The term ‘hemorrhagic septicemia’ was first introduced by Snieszko in the year, 1933. This disease is known by various synonyms such as red-mouth disease, infectious dropsy, rubella disease, red-pest and freshwater eel disease. In India, it is known either by the name of infectious dropsy or bacterial hemorrhagic septicemia [1].

Bacterial hemorrhagic septicemia has been described by many investigators [2-7]. Definitive diagnosis of bacterial hemorrhagic septicemia can be made on the basis of external signs and the isolation and identification of the etiological agents [8]. Although motile Aeromonas species are typically recognized as opportunistic pathogens or secondary invaders, cases have been reported of A. hydrophila acting as a primary fish pathogen [9-13].

P. fluorescens was originally described as the causative agent of bacterial hemorrhagic septicemia disease of pond-cultured fish [14,15]. It is considered as a primary pathogen of freshwater fish and opportunistic pathogen for different fish species cultured in marine and brackish waters worldwide [16,17]. Isolation and characterization of P. fluorescens from gills of silver carp (Hypophthalmichthys molitrix), grass carp (Ctenopharyngodon idella), African magur (Clarias gariepinus) and Nile tilapia (Oreochromis niloticus) has also been reported by some workers [18,19].

The present work was, therefore, undertaken to study the etiology, symptoms, causes and treatment of bacterial hemorrhagic septicemia in Cyprinus carpio and Channa striatus.

Materials and Methods

Diseased fish brought to the laboratory were examined grossly and photographed for characterization of lesions. For the purpose o f bacteriological examination, the methodologies applied by [5,20-22] were followed. Samples for bacteriological examination were collected by inserting sterile inoculating loop into the lesions or tissues.
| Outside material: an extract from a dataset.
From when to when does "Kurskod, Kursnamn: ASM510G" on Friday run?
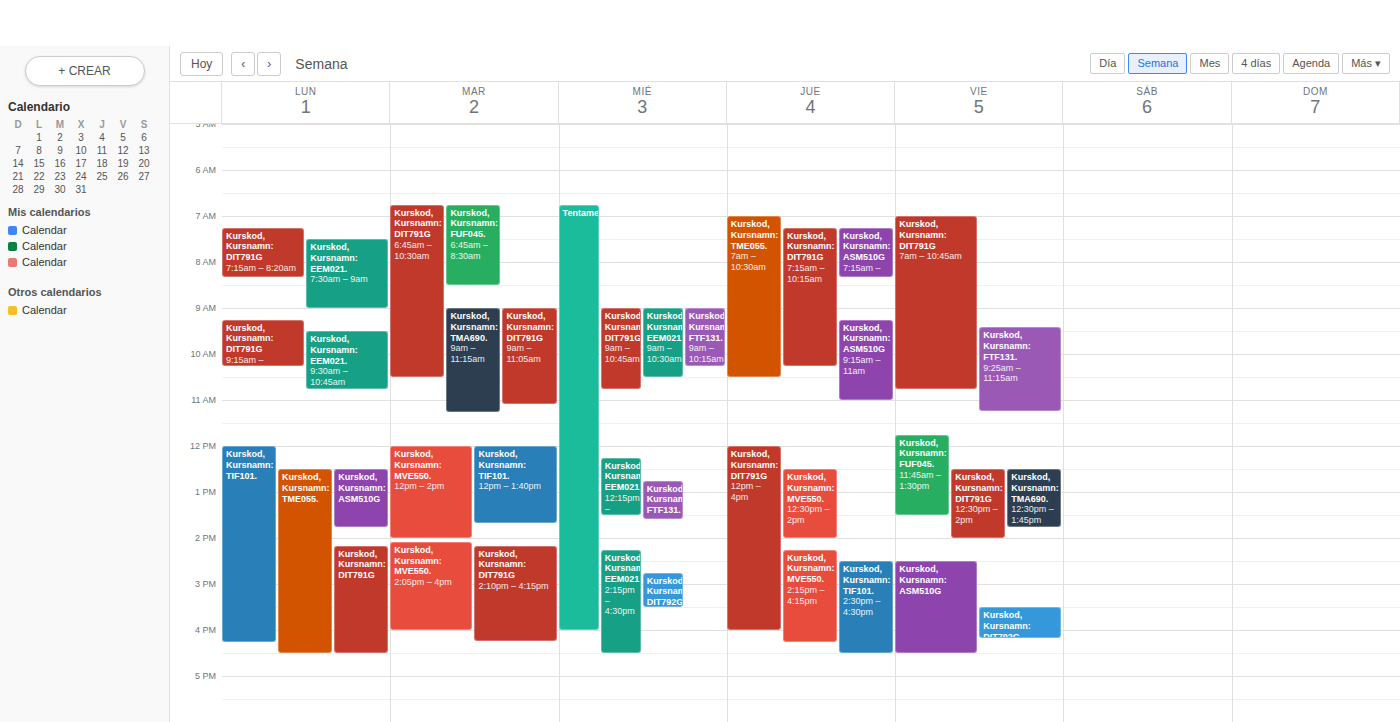
2:30 PM to 4:30 PM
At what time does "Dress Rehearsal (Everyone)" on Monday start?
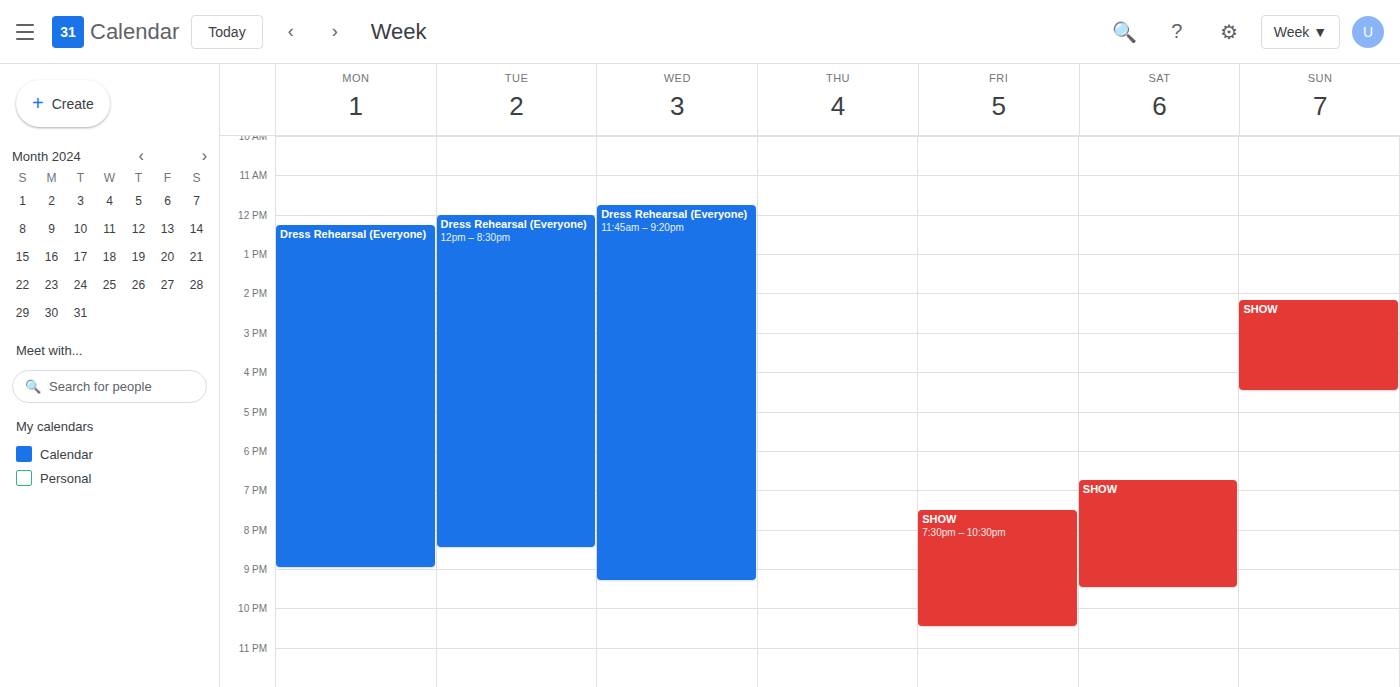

All bacterial isolates were examined for gram reaction. Characterization of pure cultured organisms was done by applying morphological and biochemical tests. Artificial infection trials were conducted on the fingerlings of C. carpio and C. striatus, averaging 12.4 ± 0.28 g in weight and 8.17 ± 0.13 cm in length kept in aquaria (90×45×45cm), washed with KMnO4 and filled with 100 liters of freshwater. In each experiment, ten fishes were used which were acclimatized in laboratory conditions for one week prior to the experiment and fed with dry pelleted diet.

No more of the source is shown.